RODBC read error where excel column contains leading NAs
Domanda
I have been reading Excel sheets into R
using the RODBC
package and have hit an issue with the Excel ODBC driver. Columns that contain (sufficient) leading NAs are coerced to logical.
In Excel the data appears as follows:
period n n.ft n.pt
1/02/1985 0.008 NA 0.025
1/03/1985 -0.003 NA -0.024
1/04/1985 0.002 NA 0.015
1/05/1985 0.006 NA 0.012
1/06/1985 0.001 NA 0.003
1/07/1985 0.005 NA 0.010
1/08/1985 0.006 NA 0.001
1/09/1985 0.007 NA 0.013
1/10/1985 -0.002 NA 0.009
1/11/1985 0.013 NA 0.019
1/12/1985 -0.004 NA -0.021
1/01/1986 0.008 NA 0.009
1/02/1986 0.002 NA 0.009
1/03/1986 0.002 -0.003 1.000
1/04/1986 0.010 -0.003 0.041
1/05/1986 0.000 -0.001 -0.004
1/06/1986 0.005 0.003 0.005
1/07/1986 -0.003 0.005 0.012
1/08/1986 -0.001 -0.003 -0.021
1/09/1986 0.003 -0.001 0.012
1/10/1986 0.003 0.003 0.010
1/11/1986 -0.003 0.003 -0.003
1/12/1986 0.003 -0.003 0.022
1/01/1987 0.001 0.013 -0.004
1/02/1987 0.004 -0.004 0.011
1/03/1987 0.004 0.008 0.005
1/04/1987 0.000 0.002 -0.002
1/05/1987 0.001 0.002 0.006
1/06/1987 0.004 0.010 0.00
I read in the data with:
require(RODBC)
conexcel <- odbcConnectExcel(xls.file="C:/data/example.xls")
s1 <- 'SOx'
dd <- sqlFetch(conexcel, s1)
odbcClose(conexcel)
This reads in the entire second column as NA
. I think this is due to the fact it's guessed to be logical, and therefore the subsequent numbers are assessed as invalid and hence NA
.
> str(dd)
'data.frame': 29 obs. of 4 variables:
$ period: POSIXct, format: "1985-02-01" "1985-03-01" ...

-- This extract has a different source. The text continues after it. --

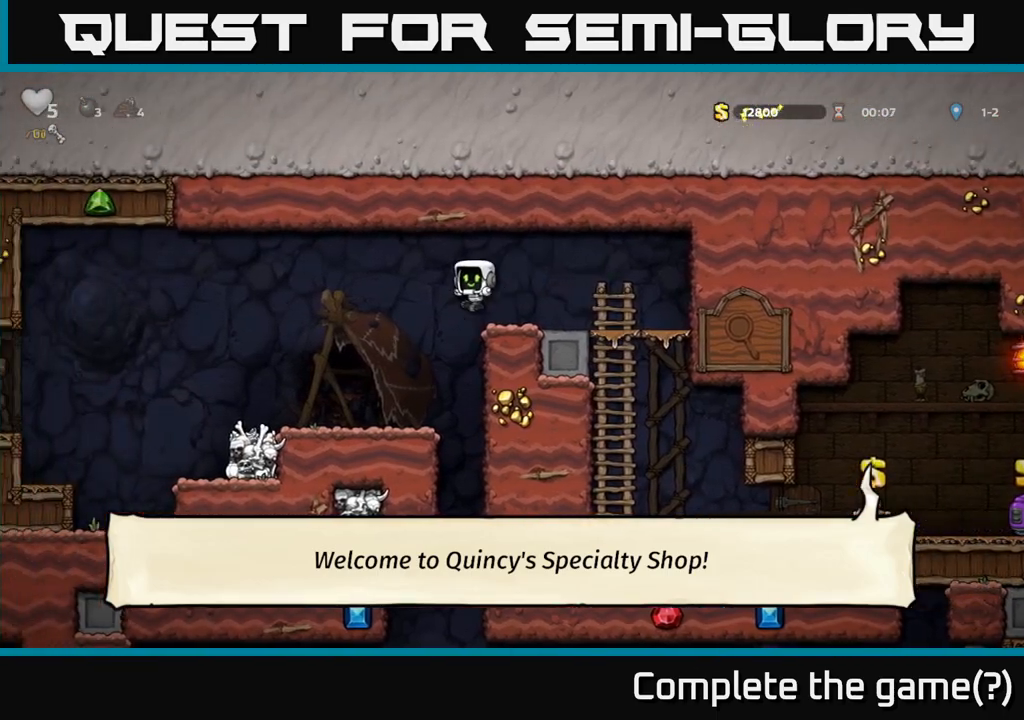
{"dt_ms": 500, "buttons": [], "left_stick": "right"}
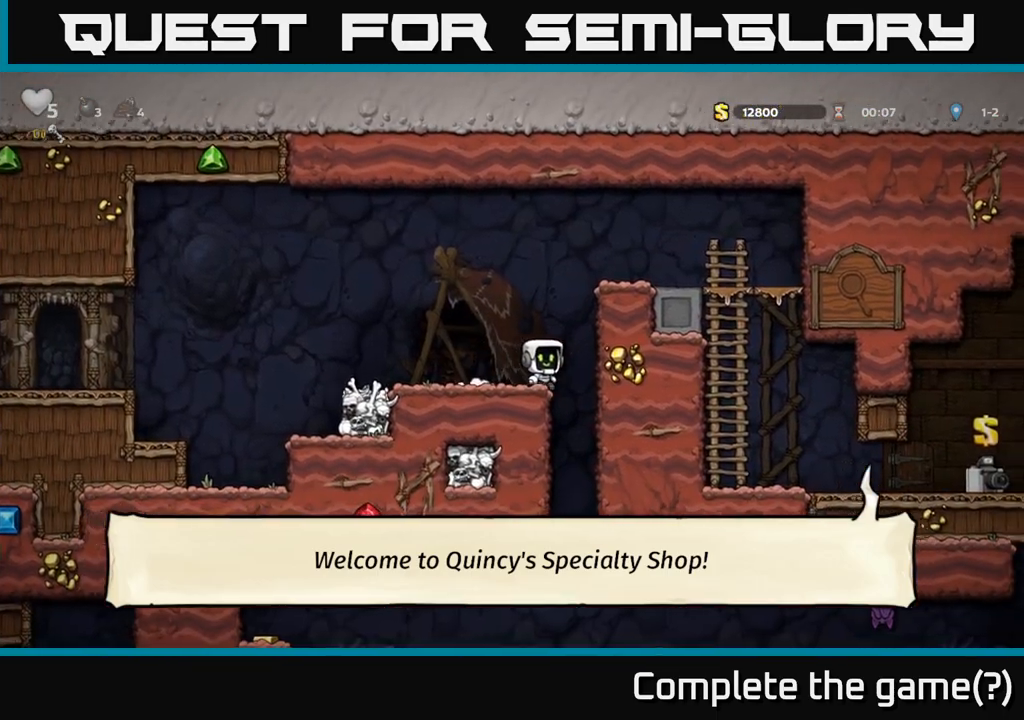
{"dt_ms": 500, "buttons": [], "left_stick": "down-left", "events": [[117, "left_stick", "left"], [300, "left_stick", "down-left"]]}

$ n : num 0.00833 -0.00338 0.00157 0.00562 0.00117 ...
$ n#ft : logi NA NA NA NA NA NA ...
$ n#pt : num 0.02515 -0.02394 0.0154 0.01224 0.00301 ...
I am trying to find a way to prevent this coercion to logical, which I think is causing the subsequent error.
I found this Q+A by searching SO, however I am at work and have no hope of being permitted to edit the registry to change the default for DWORD, as suggested (I understand that the value set here determines how many NAs are required before Microsoft guesses the data type and bombs my read).
Right now, I'm thinking that the best solution is to invert the data in Excel, and read it into R up-side-down.
I love a good hack but surely there's a better solution?
Soluzione
This is not a bug, but a feature of ODBC (note the lack of R) as documented here
http://support.microsoft.com/kb/257819/en-us
(long page, check for "mixed data type").
Since reading Excel files with ODBC is rather limited, I prefer one of the alternatives mentioned by Gabor, with preference for XLConnnect.